1927 film directed by Phil Rosen

California or Bust is a 1927 American silent comedy-drama film, directed by Phil Rosen. It stars George O'Hara, Helen Foster, and John Steppling, and was released on January 9, 1927.

==Plot==
Jeff Daggett is a mechanic in the fictional town of Rockett, Arizona. He owns a local garage, but he leaves the day-to-day operation of the garage to his assistant, the mechanic. Daggett spends all his time on developing a new car motor.

While they are driving west to California, the president of a motor company, Holtwood, and his daughter Nadine are passing through Rockett when their car breaks down. When Daggett comes to service them, he begins talking about his new motor. When they get back to the garage, Holtwood contacts his chief engineer, Wade Rexton, to come out from California to take a look at the motor.

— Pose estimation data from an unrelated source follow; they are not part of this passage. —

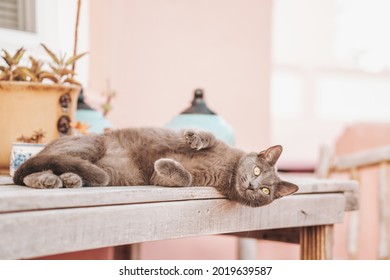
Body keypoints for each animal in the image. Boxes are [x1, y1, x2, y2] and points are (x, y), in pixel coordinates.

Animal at [13, 127, 298, 206]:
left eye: (265, 192)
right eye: (257, 171)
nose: (252, 186)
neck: (228, 169)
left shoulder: (168, 179)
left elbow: (184, 179)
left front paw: (165, 164)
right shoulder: (218, 144)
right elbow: (209, 136)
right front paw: (194, 138)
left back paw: (66, 180)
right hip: (90, 145)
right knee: (26, 171)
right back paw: (52, 179)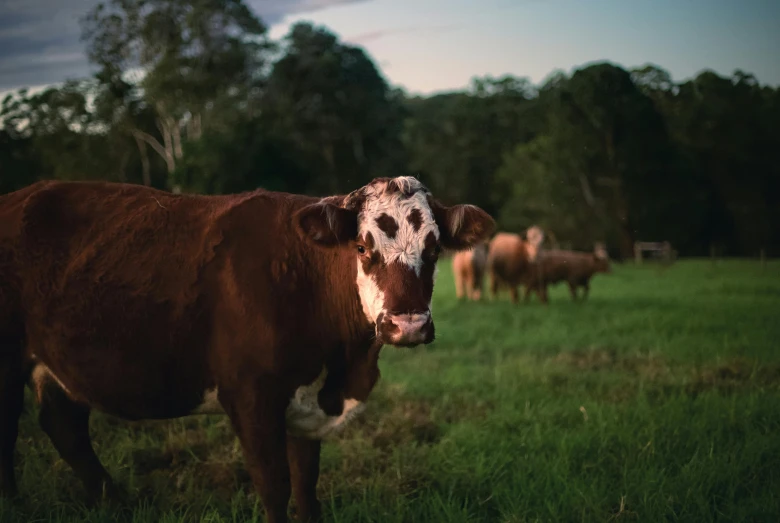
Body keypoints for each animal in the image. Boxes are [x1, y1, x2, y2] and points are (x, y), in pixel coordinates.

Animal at [0, 178, 494, 520]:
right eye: (361, 246)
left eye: (434, 249)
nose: (407, 324)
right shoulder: (251, 398)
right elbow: (275, 488)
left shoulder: (304, 404)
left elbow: (305, 488)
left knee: (65, 427)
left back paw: (115, 503)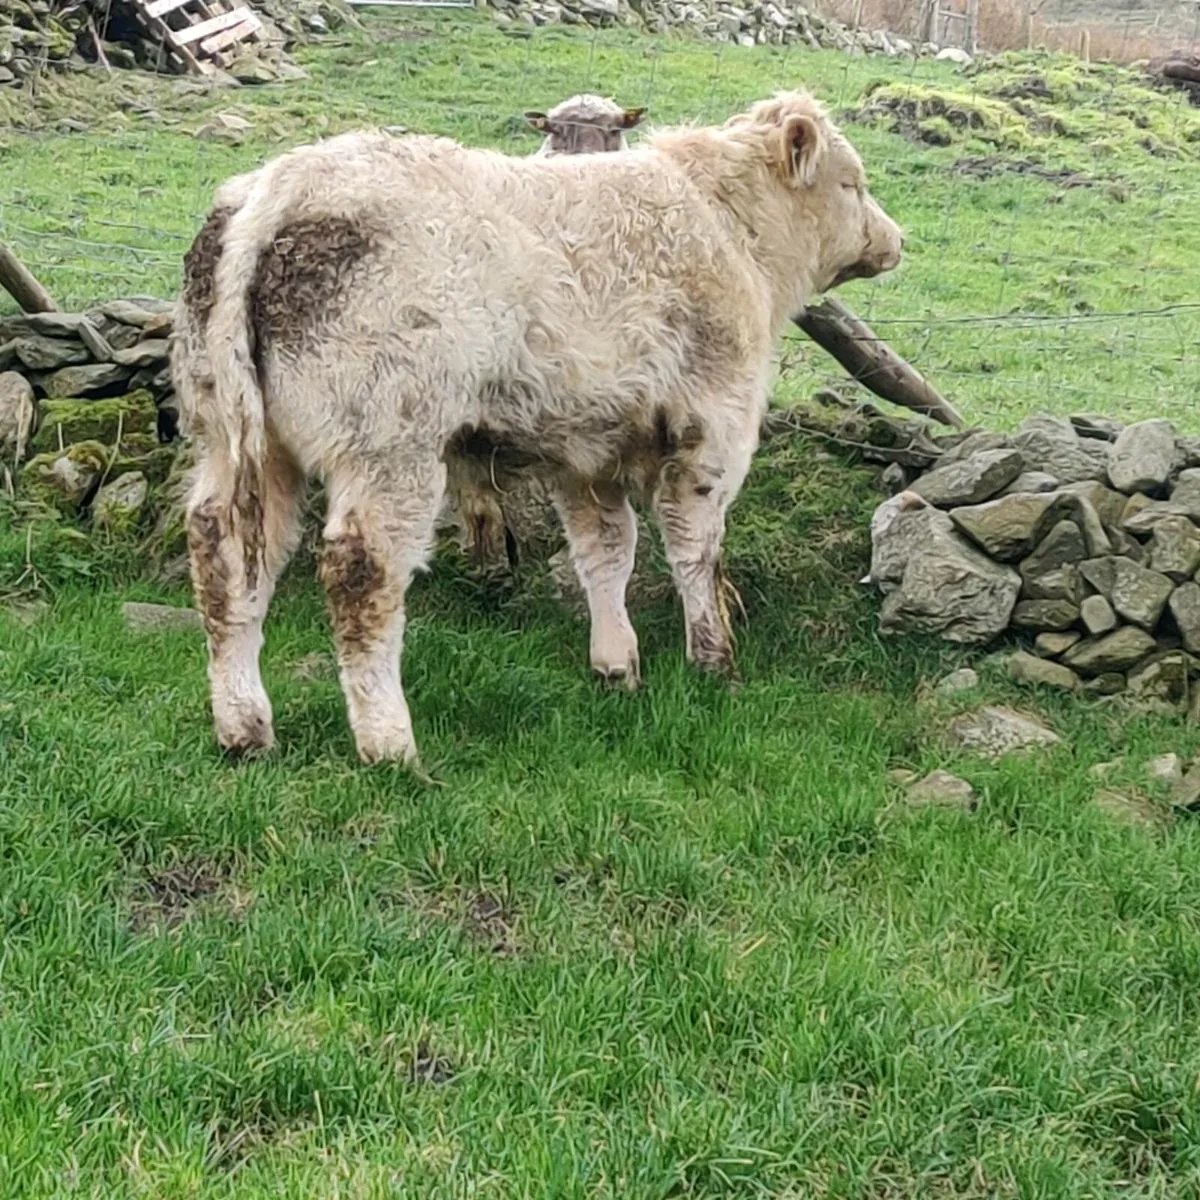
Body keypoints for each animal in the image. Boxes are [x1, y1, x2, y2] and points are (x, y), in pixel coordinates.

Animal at [178, 90, 903, 766]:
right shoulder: (712, 425)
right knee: (360, 571)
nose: (895, 239)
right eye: (851, 183)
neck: (731, 235)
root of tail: (285, 182)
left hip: (237, 439)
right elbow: (694, 548)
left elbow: (605, 549)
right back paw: (389, 744)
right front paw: (713, 660)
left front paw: (616, 664)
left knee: (225, 553)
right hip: (388, 447)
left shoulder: (586, 451)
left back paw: (244, 729)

When he arrives, Rexton realizes the potential of the engine, but as he watches the interaction between Daggett and Nadine, he sees Daggett as a competitor for Nadine's affections and becomes jealous. Instead of praising Daggett's motor, he denigrates it, and challenges Daggett to a race, with Rexton in a car with a Holtwood motor, and Daggett in a car using his own design. After the race starts, Rexton is waylayed on the highway by a robber. As Daggett reaches Rexton, they take off after the robber, and eventually catch him, retrieving the car. After they return to Rockett, Holtwood offers Daggett a job, which he accepts.

==Cast list==
- George O'Hara as Jeff Daggett
- Helen Foster as Nadine Holtwood
- John Steppling as President Holtwood
- Johnny Fox as Mechanic
- Irving Bacon as Wade Rexton

==Production==
In November 1926, Byron Morgan finished the screenplay for California or Bust, which was to be a vehicle for George O'Hara. Initially, it was reported that the film was to be directed by Alf Goulding. By late November the film was in production with Phil Rosen at the helm. In addition to O'Hara, Helen Foster, John Steppling, John Fox Jr., and Irving Bacon were announced to be in the cast. At the beginning of January it was revealed that Al Boasberg had been brought in to work on the titles. Portions of the film were shot on location in Southern California. Filming on the project was completed by the middle of December.

==Censorship==
Before California or Bust could be exhibited in Kansas, the Kansas Board of Review required the removal of the scenes where a boy thumbs his nose and of the actual hold-up, and the robbery scene was shortened significantly.